Parotocinclus prata
- Conservation status: Least Concern (IUCN 3.1)

Scientific classification
- Kingdom: Animalia
- Phylum: Chordata
- Class: Actinopterygii
- Order: Siluriformes
- Family: Loricariidae
- Genus: Parotocinclus
- Species: P. prata
- Binomial name: Parotocinclus prata A. C. Ribeiro, A. A. Melo and E. H. L. Pereira, 2002

= Parotocinclus prata =

- Authority: A. C. Ribeiro, A. A. Melo and E. H. L. Pereira, 2002
- Conservation status: LC

Species of fish

Parotocinclus prata is a species of freshwater ray-finned fish belonging to the family Loricariidae, the suckermouth armoured catfishes, and the subfamily Hypoptopomatinae, the cascudinhos. This catfish is endemic to Brazil.

==Taxonomy==
Parotocinclus prata was first formally described in 2002 by the Brazilian ichthyologists Alexandre Cunha Ribeiro Alex Luiz de Andrade Melo and Edson Henrique Lopes Pereira with its type locality given as the headwaters of the Prata River, a stream tributary of the Quiricó River, part of the São Francisco basin, in the municipality of Presidente Olegário at the fazenda São Zeferino, near Galena, at about 18°22'S, 46°14.3'W, Minas Gerais. Eschmeyer's Catalog of Fishes classifies the genus Parotocinclus in the subfamily Hypoptopomatinae, the cascudinhos, within the suckermouth armored catfish family Loricariidae.

==Etymology==
Parotocinclus prata is classified in the genus Parotocinclus, is a combination of para, meaning "near", and the genus Otocinclus, the genus the type species, P. maculicauda was originally thought to be a member of. The specific name, prata, is the name of the river the type locality is located in.

==Description==
Parotocinclus prata has an elongated body shape and it reaches a standard length of 5 cm. It can be distinguished from its congeners by the absence of any plates on the abdomen and by having reduced plates on the snout. It also has between 25 and 29 median plates and shows only a small area of expose pectoral girdle on each side.

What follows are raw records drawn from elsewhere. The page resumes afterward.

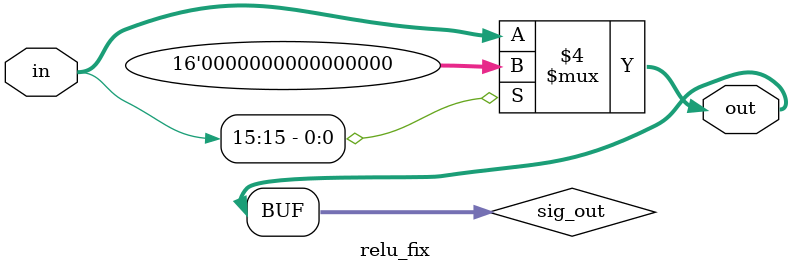
<source format=sv>
/*
"""
    EE278: Miniproject 4, RTL Implementation of the Inference Engine
           for MNIST Digit Recognition 
    SJSU, Fall 2018
    Tomasz Chadzynski
"""
*/

`timescale 1ns / 1ps

module relu_fix
    #(WIDTH = 16)

    (input  logic   signed  [WIDTH-1:0] in,
     output logic   signed  [WIDTH-1:0] out
    );

    localparam [WIDTH-1:0] ZERO_VAL = 'd0;

    logic   signed  [WIDTH-1:0] sig_out;


    always_comb begin : COMB
        if(in[WIDTH-1] == 1'b0) begin
            sig_out = in;
        end else begin
            sig_out = ZERO_VAL;
        end
    end

    assign out = sig_out;
endmodule

</source>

==Distribution and habitat==
Parotocinclus prata is endemic to Brazil where it occurs in the São Francisco River basin in Minas Gerais. It is most often found either in clear creeks, surrounded by dense forest, with a substrate of rocks, pebbles, sand and occasionally leaf litter, or in larger water bodies with scarce marginal vegetation and an exclusively sandy substrate. The species is known to feed on cyanobacteria, diatoms, green algae, and other organic matter.